The solution is usually not to optimize harder. The solution is to change the shape of the work itself. Rendering becomes incremental. Transfers happen in small chunks. Processing gets divided into bounded units of execution small enough to preserve responsiveness while still allowing forward progress.
At that point, time is no longer just constraining the scheduler. It is shaping the structure of the algorithms themselves.
None of this came from hostility toward RTOSes. RTOSes solve real problems and solve many of them extremely well. Dynamic workloads, changing priorities, asynchronous systems, and concurrent processing are legitimate engineering requirements.
But strong constraints expose something abundance often hides.
Every abstraction carries timing cost whether the system designer sees it or not.
On larger systems, those costs can remain hidden for a long time. Deferred work accumulates silently. Queue growth masks overload conditions. Scheduling decisions become increasingly indirect. The system continues functioning until eventually the margin disappears.
Constrained systems force those relationships into the open much earlier, which changes observability too.
On a CH32V003, heavyweight tracing infrastructure is unrealistic. There is simply not enough memory or execution budget available for elaborate instrumentation. But deterministic event-driven architectures expose timing behavior naturally because execution paths remain centralized.
The latency between event enqueue and handler execution becomes directly measurable. A GPIO toggle before enqueue and another at dispatch is enough to observe queue latency externally on a scope.
On larger targets such as the GD32VW553, richer instrumentation became possible. Weighted and smoothed queue latency measurements started revealing overload conditions before the system actually began dropping work. Under increasing load, latency signatures stretched progressively long before outright failure appeared. That changes the role of observability entirely.
Timing stops being something investigated after failure and starts becoming a live indicator of system health.
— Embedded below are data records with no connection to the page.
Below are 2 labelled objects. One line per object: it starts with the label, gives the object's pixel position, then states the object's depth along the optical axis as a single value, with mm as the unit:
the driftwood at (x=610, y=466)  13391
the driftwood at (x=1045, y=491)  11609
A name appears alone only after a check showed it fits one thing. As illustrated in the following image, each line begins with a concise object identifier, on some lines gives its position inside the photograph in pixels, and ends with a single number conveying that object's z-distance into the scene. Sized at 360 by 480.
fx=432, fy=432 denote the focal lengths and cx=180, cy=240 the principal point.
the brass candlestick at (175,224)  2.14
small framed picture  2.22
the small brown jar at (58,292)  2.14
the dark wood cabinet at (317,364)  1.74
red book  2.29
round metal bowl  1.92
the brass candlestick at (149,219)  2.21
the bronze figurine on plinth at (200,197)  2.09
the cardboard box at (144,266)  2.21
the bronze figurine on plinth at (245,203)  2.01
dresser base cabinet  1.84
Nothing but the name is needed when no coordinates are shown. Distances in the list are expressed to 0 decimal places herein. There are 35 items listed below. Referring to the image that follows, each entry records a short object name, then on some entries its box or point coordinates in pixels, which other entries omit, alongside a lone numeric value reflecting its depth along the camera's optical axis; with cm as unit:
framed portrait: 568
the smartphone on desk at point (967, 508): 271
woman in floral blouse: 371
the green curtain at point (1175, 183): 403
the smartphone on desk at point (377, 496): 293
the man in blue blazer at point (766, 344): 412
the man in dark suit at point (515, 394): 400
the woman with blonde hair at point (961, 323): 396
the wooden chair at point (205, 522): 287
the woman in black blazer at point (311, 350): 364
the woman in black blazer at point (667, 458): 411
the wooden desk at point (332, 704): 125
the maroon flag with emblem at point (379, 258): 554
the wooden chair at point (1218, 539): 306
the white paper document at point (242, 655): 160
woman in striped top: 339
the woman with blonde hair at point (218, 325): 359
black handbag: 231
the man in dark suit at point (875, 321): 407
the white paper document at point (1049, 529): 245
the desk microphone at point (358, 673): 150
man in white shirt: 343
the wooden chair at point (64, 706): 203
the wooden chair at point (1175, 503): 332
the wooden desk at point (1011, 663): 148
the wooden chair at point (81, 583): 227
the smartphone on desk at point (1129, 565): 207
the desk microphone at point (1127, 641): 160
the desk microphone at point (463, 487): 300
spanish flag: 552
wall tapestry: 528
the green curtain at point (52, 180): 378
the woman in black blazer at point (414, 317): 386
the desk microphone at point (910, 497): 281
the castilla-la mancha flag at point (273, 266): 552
The architecture itself exposes load evolution, scheduling pressure, and backlog growth before failures become catastrophic.
Certain design patterns start emerging naturally from that pressure. Interrupts signal work instead of performing it directly. Handlers return quickly. Blocking paths become structural risk instead of implementation detail. Queue latency stays measurable. Timing pressure stops being something optimized late and starts shaping architecture from the beginning.
Designing under strong hardware constraints is valuable not because constrained systems are special, but because scarcity exposes relationships that abundance usually hides. Once an architecture is designed around explicit timing behavior and limited resources, that discipline scales surprisingly well upward across larger MCUs and more capable systems.
The constraints become less painful. The architectural clarity remains.
I explored these ideas while building a small event-driven microkernel targeting constrained RISC-V microcontrollers where architectural shortcuts simply are not available.
And after spending enough time inside that environment, one thing became difficult to ignore. Memory does not eliminate timing pressure. It only delays when systems are forced to confront it.